Steve Baker (campaign committee member Vote Leave) – in 2013 praised healthcare provision for the working classes in Britain before the NHS.
Douglas Carswell (campaign committee member Vote Leave) has called for the “denationalising” and privatisation of healthcare provision in Britain.
Dan Hannan (campaign committee member Vote Leave) has called for the dismantling of the NHS, calling it a “relic”.
Nice headline – “We send the EU £350 million a week”.
The Financial Times has called Vote Leave’s claim “far from accurate” . Why is that? Primarily because it ignores the very large rebate that the UK gets.
The money that the UK sends Brussels should be calculated after deducting the rebate because the latter doesn’t get sent to Brussels.
In 2015 the UK actually sent £250 million a week to the EU. A substantially lower figure than that emblazoned on the side of the Brexit Bus.
However that’s not the end of the calculation. The British government also receives money back from the EU, primarily for farming subsidies and regional aid. A very small, local, example of the latter is the Ilfracombe Dotto Land Train, which received a large dollop of cash from the EU.
The UK private sector also benefits from EU money, primarily for research – and it does very, very well in attracting research money.
Britain also includes some EU spending against its foreign aid target.
After taking into account all those figures the net cost to Britain was about £120 million a week (ignoring any other benefits from EU membership).
At the end of last year I thought I’d take a break from blogging, as it was becoming quite time consuming.
However, I realised recently I hadn’t updated anything on my site for a couple of months. If a site is never updated then it’s not worth having!
So I’ve decided to start blogging again and update various sections of my site.
A lot has happened locally over the past months, but the most important national current event is the EU referendum.
The Grass Roots Out pitch in early May where Vote Leave can now be seen
The Brexit Campaign have been quite busy over the last month, particularly on market days.
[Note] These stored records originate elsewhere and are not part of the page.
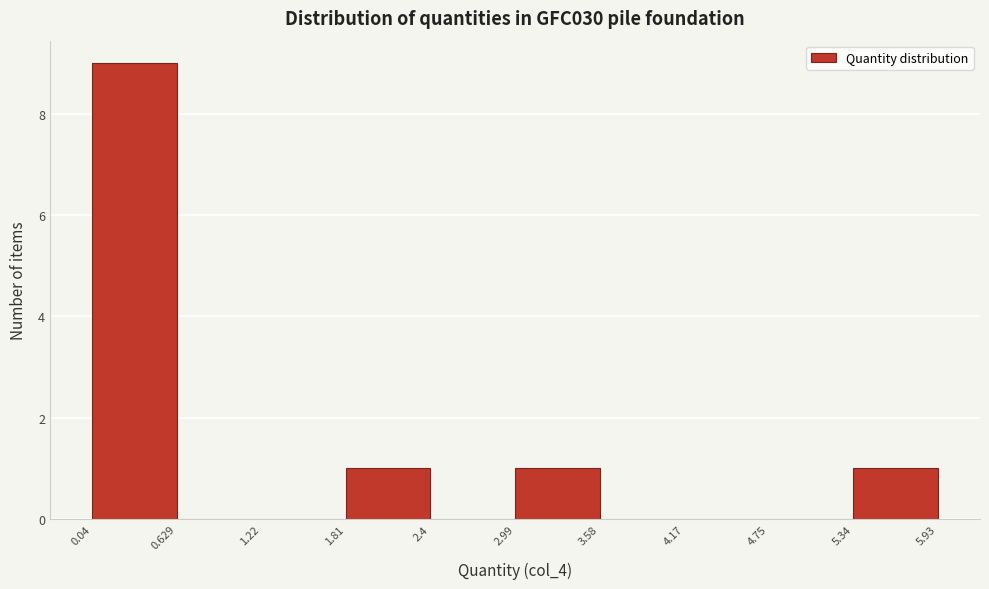

Reading left to right, transcribe this chart: for each bar, give the range it covers on the x-axis and its height. The values are not printed on the chart, so give them approximately, as read against the axis.

0.04 to 0.629: 9
0.629 to 1.22: 0
1.22 to 1.81: 0
1.81 to 2.4: 1
2.4 to 2.99: 0
2.99 to 3.58: 1
3.58 to 4.17: 0
4.17 to 4.75: 0
4.75 to 5.34: 0
5.34 to 5.93: 1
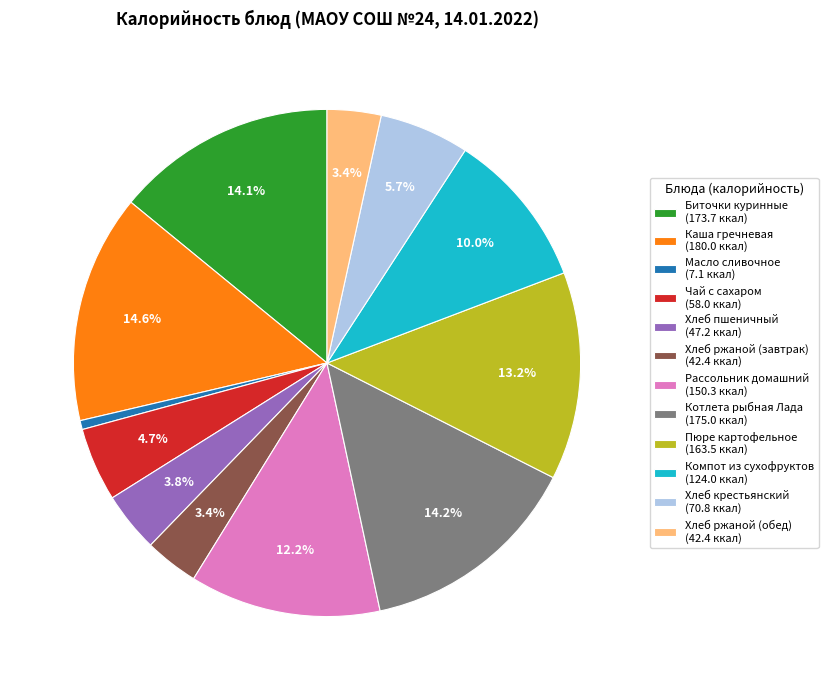

To the nearest percent, what percentage of the pie is Компот из сухофруктов?

10%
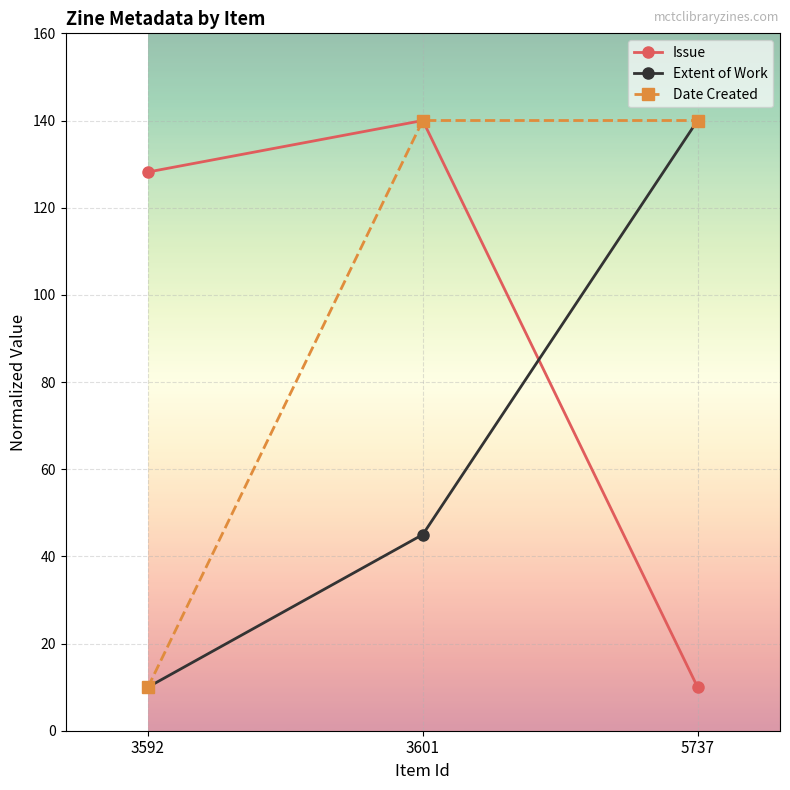

What is the value of the Date Created point at the 1st from the left?

10.0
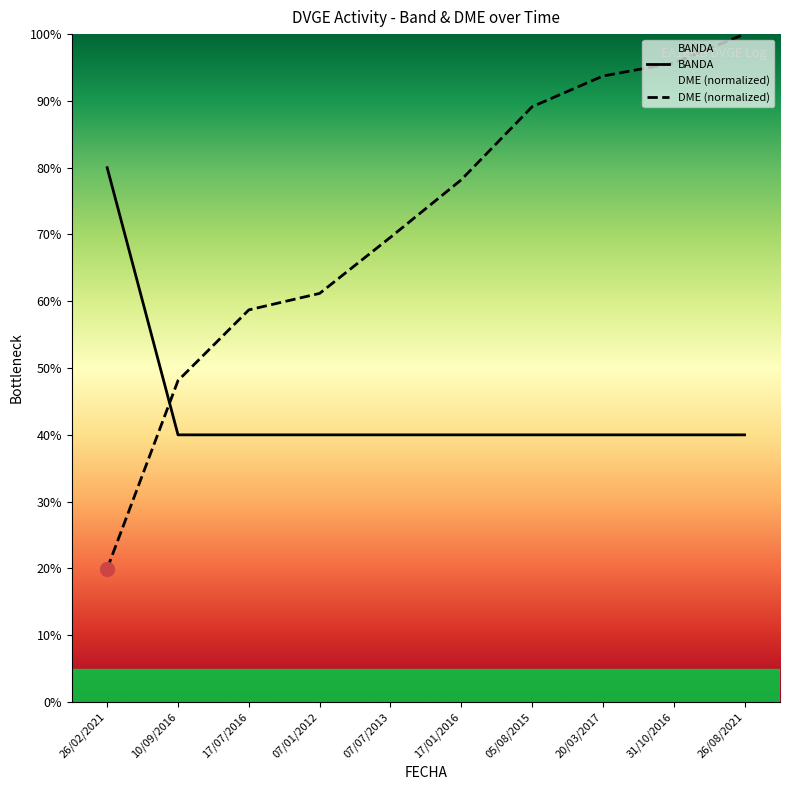

What is the lowest value of the DME series?

20.0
It is a pity that their stall obstructs the pavement, and that they, very misguidedly, use the Pannier Market pillars as their private poster board. Actually the Town Council have a very strict, and even-handed, policy about canvassing in the Pannier Market. It is not allowed. Posters aren’t allowed either.
The market manager has lots of jobs to do – and he shouldn’t need to spend his time regularly asking the campaigners to remove the posters.
By-the-way, it’s not permissible to attach posters to anything other than your own property unless you have the owner’s permission. This means not only buildings but also lamp-posts, road signs, fences and telephone poles!
In contrast, the Remain Campaign operate from their stand on the Enhancement (for which they pay the requisite fee). They play according to the rules of our town.